▸ Brief
Please restate the data word for word.
______________________________
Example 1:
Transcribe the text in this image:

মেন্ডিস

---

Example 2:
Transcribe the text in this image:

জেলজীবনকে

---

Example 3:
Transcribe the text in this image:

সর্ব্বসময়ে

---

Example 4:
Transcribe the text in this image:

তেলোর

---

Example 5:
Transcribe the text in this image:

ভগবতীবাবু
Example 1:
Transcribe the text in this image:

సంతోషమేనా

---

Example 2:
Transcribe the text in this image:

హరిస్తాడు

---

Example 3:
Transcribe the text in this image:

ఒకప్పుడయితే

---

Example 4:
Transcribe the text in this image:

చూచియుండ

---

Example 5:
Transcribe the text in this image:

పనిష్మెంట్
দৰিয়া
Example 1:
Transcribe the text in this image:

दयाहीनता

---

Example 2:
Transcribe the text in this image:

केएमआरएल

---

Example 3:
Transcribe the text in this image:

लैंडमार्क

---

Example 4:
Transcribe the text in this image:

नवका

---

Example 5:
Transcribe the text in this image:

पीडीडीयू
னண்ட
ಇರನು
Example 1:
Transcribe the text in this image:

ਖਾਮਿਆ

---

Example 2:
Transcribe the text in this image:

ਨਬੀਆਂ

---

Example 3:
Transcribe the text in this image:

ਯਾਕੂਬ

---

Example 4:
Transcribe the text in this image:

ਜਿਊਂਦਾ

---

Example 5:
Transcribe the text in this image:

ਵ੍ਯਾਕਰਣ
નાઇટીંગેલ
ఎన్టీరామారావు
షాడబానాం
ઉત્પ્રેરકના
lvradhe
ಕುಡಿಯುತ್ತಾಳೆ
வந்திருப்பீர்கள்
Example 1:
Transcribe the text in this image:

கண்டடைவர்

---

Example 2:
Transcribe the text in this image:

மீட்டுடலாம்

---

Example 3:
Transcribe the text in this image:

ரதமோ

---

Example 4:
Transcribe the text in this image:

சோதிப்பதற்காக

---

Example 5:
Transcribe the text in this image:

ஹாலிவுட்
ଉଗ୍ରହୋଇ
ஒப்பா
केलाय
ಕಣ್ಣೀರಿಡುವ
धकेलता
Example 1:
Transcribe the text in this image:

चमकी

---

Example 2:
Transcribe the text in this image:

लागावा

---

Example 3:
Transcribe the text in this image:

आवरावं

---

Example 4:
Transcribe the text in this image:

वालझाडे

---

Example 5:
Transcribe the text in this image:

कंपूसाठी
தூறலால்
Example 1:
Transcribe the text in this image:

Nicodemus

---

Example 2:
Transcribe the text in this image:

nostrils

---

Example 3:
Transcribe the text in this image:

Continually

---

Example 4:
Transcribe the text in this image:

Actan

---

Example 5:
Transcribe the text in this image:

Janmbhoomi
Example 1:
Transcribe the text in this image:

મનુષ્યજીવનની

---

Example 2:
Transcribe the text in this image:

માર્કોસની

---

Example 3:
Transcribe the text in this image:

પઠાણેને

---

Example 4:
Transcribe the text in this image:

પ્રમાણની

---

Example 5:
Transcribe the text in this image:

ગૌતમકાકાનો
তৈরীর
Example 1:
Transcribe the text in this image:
______________________________
▸ Task result
Example 1:
Transcribe the text in this image:

মেন্ডিস

---

Example 2:
Transcribe the text in this image:

জেলজীবনকে

---

Example 3:
Transcribe the text in this image:

সর্ব্বসময়ে

---

Example 4:
Transcribe the text in this image:

তেলোর

---

Example 5:
Transcribe the text in this image:

ভগবতীবাবু
Example 1:
Transcribe the text in this image:

సంతోషమేనా

---

Example 2:
Transcribe the text in this image:

హరిస్తాడు

---

Example 3:
Transcribe the text in this image:

ఒకప్పుడయితే

---

Example 4:
Transcribe the text in this image:

చూచియుండ

---

Example 5:
Transcribe the text in this image:

పనిష్మెంట్
দৰিয়া
Example 1:
Transcribe the text in this image:

दयाहीनता

---

Example 2:
Transcribe the text in this image:

केएमआरएल

---

Example 3:
Transcribe the text in this image:

लैंडमार्क

---

Example 4:
Transcribe the text in this image:

नवका

---

Example 5:
Transcribe the text in this image:

पीडीडीयू
னண்ட
ಇರನು
Example 1:
Transcribe the text in this image:

ਖਾਮਿਆ

---

Example 2:
Transcribe the text in this image:

ਨਬੀਆਂ

---

Example 3:
Transcribe the text in this image:

ਯਾਕੂਬ

---

Example 4:
Transcribe the text in this image:

ਜਿਊਂਦਾ

---

Example 5:
Transcribe the text in this image:

ਵ੍ਯਾਕਰਣ
નાઇટીંગેલ
ఎన్టీరామారావు
షాడబానాం
ઉત્પ્રેરકના
lvradhe
ಕುಡಿಯುತ್ತಾಳೆ
வந்திருப்பீர்கள்
Example 1:
Transcribe the text in this image:

கண்டடைவர்

---

Example 2:
Transcribe the text in this image:

மீட்டுடலாம்

---

Example 3:
Transcribe the text in this image:

ரதமோ

---

Example 4:
Transcribe the text in this image:

சோதிப்பதற்காக

---

Example 5:
Transcribe the text in this image:

ஹாலிவுட்
ଉଗ୍ରହୋଇ
ஒப்பா
केलाय
ಕಣ್ಣೀರಿಡುವ
धकेलता
Example 1:
Transcribe the text in this image:

चमकी

---

Example 2:
Transcribe the text in this image:

लागावा

---

Example 3:
Transcribe the text in this image:

आवरावं

---

Example 4:
Transcribe the text in this image:

वालझाडे

---

Example 5:
Transcribe the text in this image:

कंपूसाठी
தூறலால்
Example 1:
Transcribe the text in this image:

Nicodemus

---

Example 2:
Transcribe the text in this image:

nostrils

---

Example 3:
Transcribe the text in this image:

Continually

---

Example 4:
Transcribe the text in this image:

Actan

---

Example 5:
Transcribe the text in this image:

Janmbhoomi
Example 1:
Transcribe the text in this image:

મનુષ્યજીવનની

---

Example 2:
Transcribe the text in this image:

માર્કોસની

---

Example 3:
Transcribe the text in this image:

પઠાણેને

---

Example 4:
Transcribe the text in this image:

પ્રમાણની

---

Example 5:
Transcribe the text in this image:

ગૌતમકાકાનો
তৈরীর
Example 1:
Transcribe the text in this image:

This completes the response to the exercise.